-- THE TASK --
Starting at the line that contains "focal_mm: 4.15", transcribe each line through the end of the material below, exactly and nothing else, leaving out the pictures.

-- SUPPLIED INFORMATION --
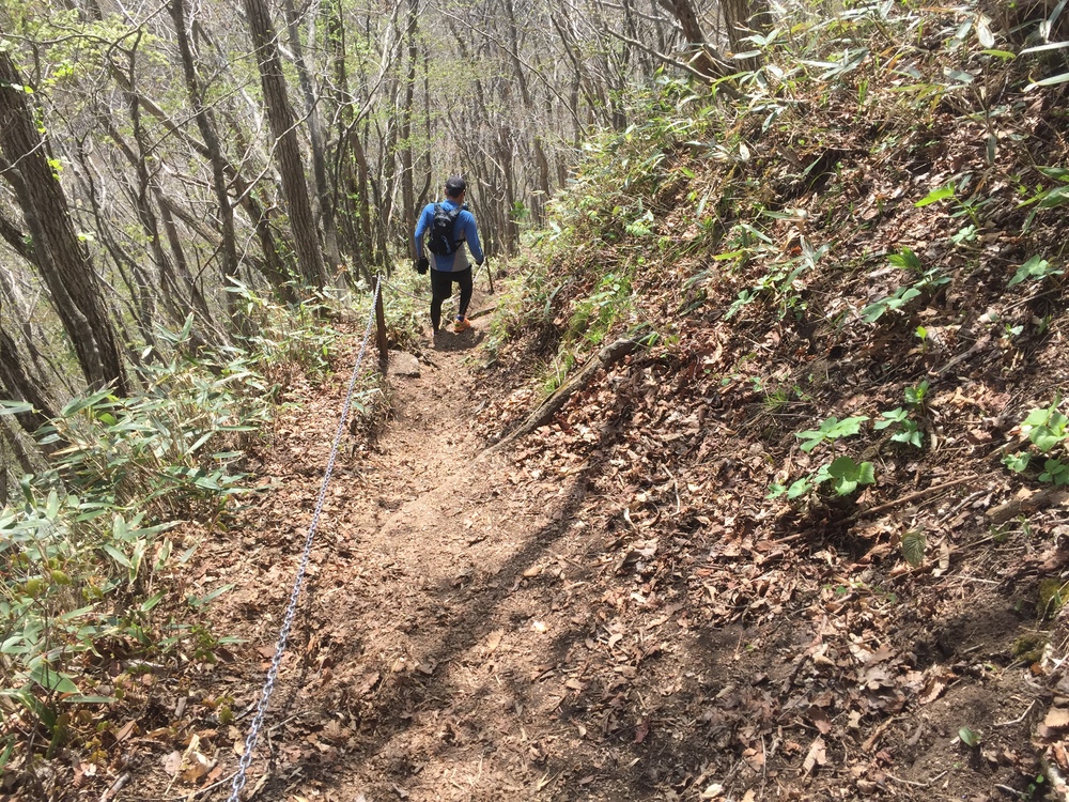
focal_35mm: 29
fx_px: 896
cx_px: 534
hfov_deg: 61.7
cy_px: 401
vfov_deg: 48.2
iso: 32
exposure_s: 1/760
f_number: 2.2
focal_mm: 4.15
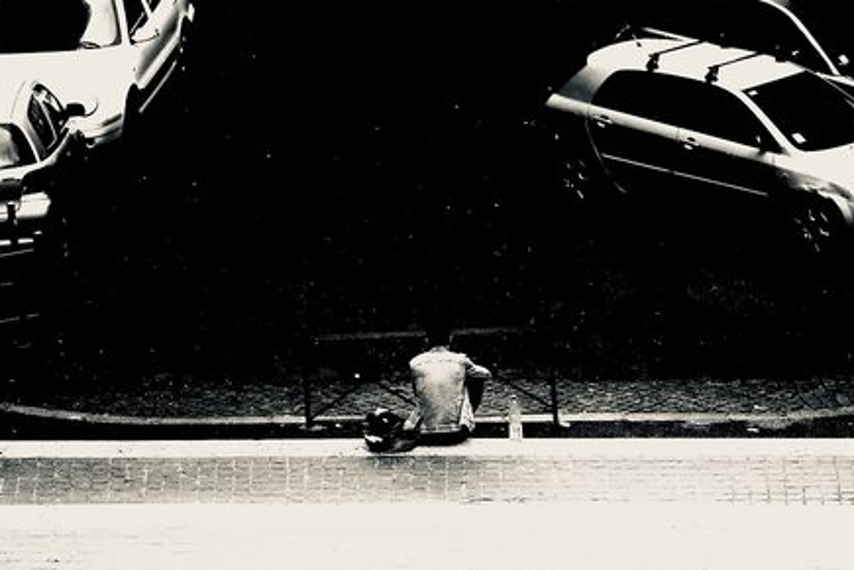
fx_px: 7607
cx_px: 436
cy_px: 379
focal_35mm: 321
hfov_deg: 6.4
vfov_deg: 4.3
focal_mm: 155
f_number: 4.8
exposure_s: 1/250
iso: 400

-- ANSWER TO THIS TASK --
focal_mm: 4.15
fx_px: 7607
cx_px: 436
cy_px: 379
focal_35mm: 321
hfov_deg: 6.4
vfov_deg: 4.3
focal_mm: 155
f_number: 4.8
exposure_s: 1/250
iso: 400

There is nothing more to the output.